▸ **What to produce**
Convert every line below into a two-column CSV with the headers field and value. Give one row per line, put each entry in its own quoted field, and replace any line breaks with spaces.

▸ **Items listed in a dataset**
━━━━━━━━━━

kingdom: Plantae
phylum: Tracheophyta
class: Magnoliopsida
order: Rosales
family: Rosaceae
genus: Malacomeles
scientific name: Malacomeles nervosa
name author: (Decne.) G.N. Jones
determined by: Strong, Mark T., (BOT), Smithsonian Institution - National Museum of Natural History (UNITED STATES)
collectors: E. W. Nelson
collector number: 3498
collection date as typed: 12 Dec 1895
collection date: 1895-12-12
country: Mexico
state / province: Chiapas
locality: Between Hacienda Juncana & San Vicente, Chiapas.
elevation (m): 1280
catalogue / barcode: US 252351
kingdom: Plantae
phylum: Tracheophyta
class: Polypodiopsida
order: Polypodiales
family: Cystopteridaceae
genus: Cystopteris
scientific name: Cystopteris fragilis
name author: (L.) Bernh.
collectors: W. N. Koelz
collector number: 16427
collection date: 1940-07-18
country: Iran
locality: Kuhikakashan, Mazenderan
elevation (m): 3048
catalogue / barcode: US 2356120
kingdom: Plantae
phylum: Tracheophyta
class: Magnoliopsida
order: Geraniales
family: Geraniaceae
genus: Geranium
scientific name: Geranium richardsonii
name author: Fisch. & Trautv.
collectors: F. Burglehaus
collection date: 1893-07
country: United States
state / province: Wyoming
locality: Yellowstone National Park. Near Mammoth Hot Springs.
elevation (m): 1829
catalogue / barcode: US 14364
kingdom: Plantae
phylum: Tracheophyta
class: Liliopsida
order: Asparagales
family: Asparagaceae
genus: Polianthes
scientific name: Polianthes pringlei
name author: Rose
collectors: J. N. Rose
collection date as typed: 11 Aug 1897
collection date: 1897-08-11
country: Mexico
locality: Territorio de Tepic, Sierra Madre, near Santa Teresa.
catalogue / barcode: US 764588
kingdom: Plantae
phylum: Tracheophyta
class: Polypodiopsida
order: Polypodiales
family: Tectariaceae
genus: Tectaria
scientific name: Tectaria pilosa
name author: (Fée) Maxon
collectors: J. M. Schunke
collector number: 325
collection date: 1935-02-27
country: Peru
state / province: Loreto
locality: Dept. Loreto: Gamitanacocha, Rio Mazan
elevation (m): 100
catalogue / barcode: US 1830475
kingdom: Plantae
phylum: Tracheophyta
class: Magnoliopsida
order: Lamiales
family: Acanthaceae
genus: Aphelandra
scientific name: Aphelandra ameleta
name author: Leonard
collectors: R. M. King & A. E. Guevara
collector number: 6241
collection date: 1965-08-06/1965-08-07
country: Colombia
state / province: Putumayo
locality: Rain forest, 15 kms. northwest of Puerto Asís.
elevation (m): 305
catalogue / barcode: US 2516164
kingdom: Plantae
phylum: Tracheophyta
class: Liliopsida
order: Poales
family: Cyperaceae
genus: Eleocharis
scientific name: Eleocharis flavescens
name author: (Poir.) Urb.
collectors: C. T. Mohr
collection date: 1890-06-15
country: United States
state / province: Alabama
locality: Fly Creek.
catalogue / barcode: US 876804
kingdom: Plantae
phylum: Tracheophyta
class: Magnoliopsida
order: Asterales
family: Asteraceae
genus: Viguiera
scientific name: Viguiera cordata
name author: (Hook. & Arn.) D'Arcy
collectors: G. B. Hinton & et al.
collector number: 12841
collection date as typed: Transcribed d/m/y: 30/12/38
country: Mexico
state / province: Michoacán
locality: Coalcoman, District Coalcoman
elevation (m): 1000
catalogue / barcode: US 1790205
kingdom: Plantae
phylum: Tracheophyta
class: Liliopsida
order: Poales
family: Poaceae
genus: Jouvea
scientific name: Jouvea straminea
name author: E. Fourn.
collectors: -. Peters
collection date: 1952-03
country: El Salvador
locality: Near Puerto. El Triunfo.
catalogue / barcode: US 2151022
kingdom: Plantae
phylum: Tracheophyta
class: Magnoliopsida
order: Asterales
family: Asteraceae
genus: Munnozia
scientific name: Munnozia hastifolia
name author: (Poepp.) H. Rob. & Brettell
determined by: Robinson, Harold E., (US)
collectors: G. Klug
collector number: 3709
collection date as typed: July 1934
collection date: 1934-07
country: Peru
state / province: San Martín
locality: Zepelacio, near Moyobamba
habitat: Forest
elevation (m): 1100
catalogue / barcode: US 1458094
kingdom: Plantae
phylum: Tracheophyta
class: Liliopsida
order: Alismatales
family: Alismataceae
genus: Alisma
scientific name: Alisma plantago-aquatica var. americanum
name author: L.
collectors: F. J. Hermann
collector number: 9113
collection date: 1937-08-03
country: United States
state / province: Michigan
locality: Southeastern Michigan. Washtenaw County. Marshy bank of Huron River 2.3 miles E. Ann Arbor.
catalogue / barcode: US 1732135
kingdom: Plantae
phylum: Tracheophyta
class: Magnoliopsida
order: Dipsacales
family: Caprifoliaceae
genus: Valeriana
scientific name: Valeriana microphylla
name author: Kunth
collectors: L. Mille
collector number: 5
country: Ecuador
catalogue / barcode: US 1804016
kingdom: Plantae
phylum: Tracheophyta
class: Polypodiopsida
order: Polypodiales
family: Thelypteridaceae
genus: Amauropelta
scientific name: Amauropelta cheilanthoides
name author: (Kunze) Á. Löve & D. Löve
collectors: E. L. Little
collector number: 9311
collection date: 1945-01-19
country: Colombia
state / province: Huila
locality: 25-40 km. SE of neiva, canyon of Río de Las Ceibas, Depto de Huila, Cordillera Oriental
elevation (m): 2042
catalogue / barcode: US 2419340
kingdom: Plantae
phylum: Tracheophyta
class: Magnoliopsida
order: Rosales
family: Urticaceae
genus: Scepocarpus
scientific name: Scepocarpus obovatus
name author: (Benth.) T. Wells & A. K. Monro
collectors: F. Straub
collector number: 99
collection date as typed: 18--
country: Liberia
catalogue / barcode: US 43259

━━━━━━━━━━

▸ **Correct result**
field,value
"kingdom:","Plantae"
"phylum:","Tracheophyta"
"class:","Magnoliopsida"
"order:","Rosales"
"family:","Rosaceae"
"genus:","Malacomeles"
"scientific name:","Malacomeles nervosa"
"name author:","(Decne.) G.N. Jones"
"determined by:","Strong, Mark T., (BOT), Smithsonian Institution - National Museum of Natural History (UNITED STATES)"
"collectors:","E. W. Nelson"
"collector number:","3498"
"collection date as typed:","12 Dec 1895"
"collection date:","1895-12-12"
"country:","Mexico"
"state / province:","Chiapas"
"locality:","Between Hacienda Juncana & San Vicente, Chiapas."
"elevation (m):","1280"
"catalogue / barcode:","US 252351"
"kingdom:","Plantae"
"phylum:","Tracheophyta"
"class:","Polypodiopsida"
"order:","Polypodiales"
"family:","Cystopteridaceae"
"genus:","Cystopteris"
"scientific name:","Cystopteris fragilis"
"name author:","(L.) Bernh."
"collectors:","W. N. Koelz"
"collector number:","16427"
"collection date:","1940-07-18"
"country:","Iran"
"locality:","Kuhikakashan, Mazenderan"
"elevation (m):","3048"
"catalogue / barcode:","US 2356120"
"kingdom:","Plantae"
"phylum:","Tracheophyta"
"class:","Magnoliopsida"
"order:","Geraniales"
"family:","Geraniaceae"
"genus:","Geranium"
"scientific name:","Geranium richardsonii"
"name author:","Fisch. & Trautv."
"collectors:","F. Burglehaus"
"collection date:","1893-07"
"country:","United States"
"state / province:","Wyoming"
"locality:","Yellowstone National Park. Near Mammoth Hot Springs."
"elevation (m):","1829"
"catalogue / barcode:","US 14364"
"kingdom:","Plantae"
"phylum:","Tracheophyta"
"class:","Liliopsida"
"order:","Asparagales"
"family:","Asparagaceae"
"genus:","Polianthes"
"scientific name:","Polianthes pringlei"
"name author:","Rose"
"collectors:","J. N. Rose"
"collection date as typed:","11 Aug 1897"
"collection date:","1897-08-11"
"country:","Mexico"
"locality:","Territorio de Tepic, Sierra Madre, near Santa Teresa."
"catalogue / barcode:","US 764588"
"kingdom:","Plantae"
"phylum:","Tracheophyta"
"class:","Polypodiopsida"
"order:","Polypodiales"
"family:","Tectariaceae"
"genus:","Tectaria"
"scientific name:","Tectaria pilosa"
"name author:","(Fée) Maxon"
"collectors:","J. M. Schunke"
"collector number:","325"
"collection date:","1935-02-27"
"country:","Peru"
"state / province:","Loreto"
"locality:","Dept. Loreto: Gamitanacocha, Rio Mazan"
"elevation (m):","100"
"catalogue / barcode:","US 1830475"
"kingdom:","Plantae"
"phylum:","Tracheophyta"
"class:","Magnoliopsida"
"order:","Lamiales"
"family:","Acanthaceae"
"genus:","Aphelandra"
"scientific name:","Aphelandra ameleta"
"name author:","Leonard"
"collectors:","R. M. King & A. E. Guevara"
"collector number:","6241"
"collection date:","1965-08-06/1965-08-07"
"country:","Colombia"
"state / province:","Putumayo"
"locality:","Rain forest, 15 kms. northwest of Puerto Asís."
"elevation (m):","305"
"catalogue / barcode:","US 2516164"
"kingdom:","Plantae"
"phylum:","Tracheophyta"
"class:","Liliopsida"
"order:","Poales"
"family:","Cyperaceae"
"genus:","Eleocharis"
"scientific name:","Eleocharis flavescens"
"name author:","(Poir.) Urb."
"collectors:","C. T. Mohr"
"collection date:","1890-06-15"
"country:","United States"
"state / province:","Alabama"
"locality:","Fly Creek."
"catalogue / barcode:","US 876804"
"kingdom:","Plantae"
"phylum:","Tracheophyta"
"class:","Magnoliopsida"
"order:","Asterales"
"family:","Asteraceae"
"genus:","Viguiera"
"scientific name:","Viguiera cordata"
"name author:","(Hook. & Arn.) D'Arcy"
"collectors:","G. B. Hinton & et al."
"collector number:","12841"
"collection date as typed:","Transcribed d/m/y: 30/12/38"
"country:","Mexico"
"state / province:","Michoacán"
"locality:","Coalcoman, District Coalcoman"
"elevation (m):","1000"
"catalogue / barcode:","US 1790205"
"kingdom:","Plantae"
"phylum:","Tracheophyta"
"class:","Liliopsida"
"order:","Poales"
"family:","Poaceae"
"genus:","Jouvea"
"scientific name:","Jouvea straminea"
"name author:","E. Fourn."
"collectors:","-. Peters"
"collection date:","1952-03"
"country:","El Salvador"
"locality:","Near Puerto. El Triunfo."
"catalogue / barcode:","US 2151022"
"kingdom:","Plantae"
"phylum:","Tracheophyta"
"class:","Magnoliopsida"
"order:","Asterales"
"family:","Asteraceae"
"genus:","Munnozia"
"scientific name:","Munnozia hastifolia"
"name author:","(Poepp.) H. Rob. & Brettell"
"determined by:","Robinson, Harold E., (US)"
"collectors:","G. Klug"
"collector number:","3709"
"collection date as typed:","July 1934"
"collection date:","1934-07"
"country:","Peru"
"state / province:","San Martín"
"locality:","Zepelacio, near Moyobamba"
"habitat:","Forest"
"elevation (m):","1100"
"catalogue / barcode:","US 1458094"
"kingdom:","Plantae"
"phylum:","Tracheophyta"
"class:","Liliopsida"
"order:","Alismatales"
"family:","Alismataceae"
"genus:","Alisma"
"scientific name:","Alisma plantago-aquatica var. americanum"
"name author:","L."
"collectors:","F. J. Hermann"
"collector number:","9113"
"collection date:","1937-08-03"
"country:","United States"
"state / province:","Michigan"
"locality:","Southeastern Michigan. Washtenaw County. Marshy bank of Huron River 2.3 miles E. Ann Arbor."
"catalogue / barcode:","US 1732135"
"kingdom:","Plantae"
"phylum:","Tracheophyta"
"class:","Magnoliopsida"
"order:","Dipsacales"
"family:","Caprifoliaceae"
"genus:","Valeriana"
"scientific name:","Valeriana microphylla"
"name author:","Kunth"
"collectors:","L. Mille"
"collector number:","5"
"country:","Ecuador"
"catalogue / barcode:","US 1804016"
"kingdom:","Plantae"
"phylum:","Tracheophyta"
"class:","Polypodiopsida"
"order:","Polypodiales"
"family:","Thelypteridaceae"
"genus:","Amauropelta"
"scientific name:","Amauropelta cheilanthoides"
"name author:","(Kunze) Á. Löve & D. Löve"
"collectors:","E. L. Little"
"collector number:","9311"
"collection date:","1945-01-19"
"country:","Colombia"
"state / province:","Huila"
"locality:","25-40 km. SE of neiva, canyon of Río de Las Ceibas, Depto de Huila, Cordillera Oriental"
"elevation (m):","2042"
"catalogue / barcode:","US 2419340"
"kingdom:","Plantae"
"phylum:","Tracheophyta"
"class:","Magnoliopsida"
"order:","Rosales"
"family:","Urticaceae"
"genus:","Scepocarpus"
"scientific name:","Scepocarpus obovatus"
"name author:","(Benth.) T. Wells & A. K. Monro"
"collectors:","F. Straub"
"collector number:","99"
"collection date as typed:","18--"
"country:","Liberia"
"catalogue / barcode:","US 43259"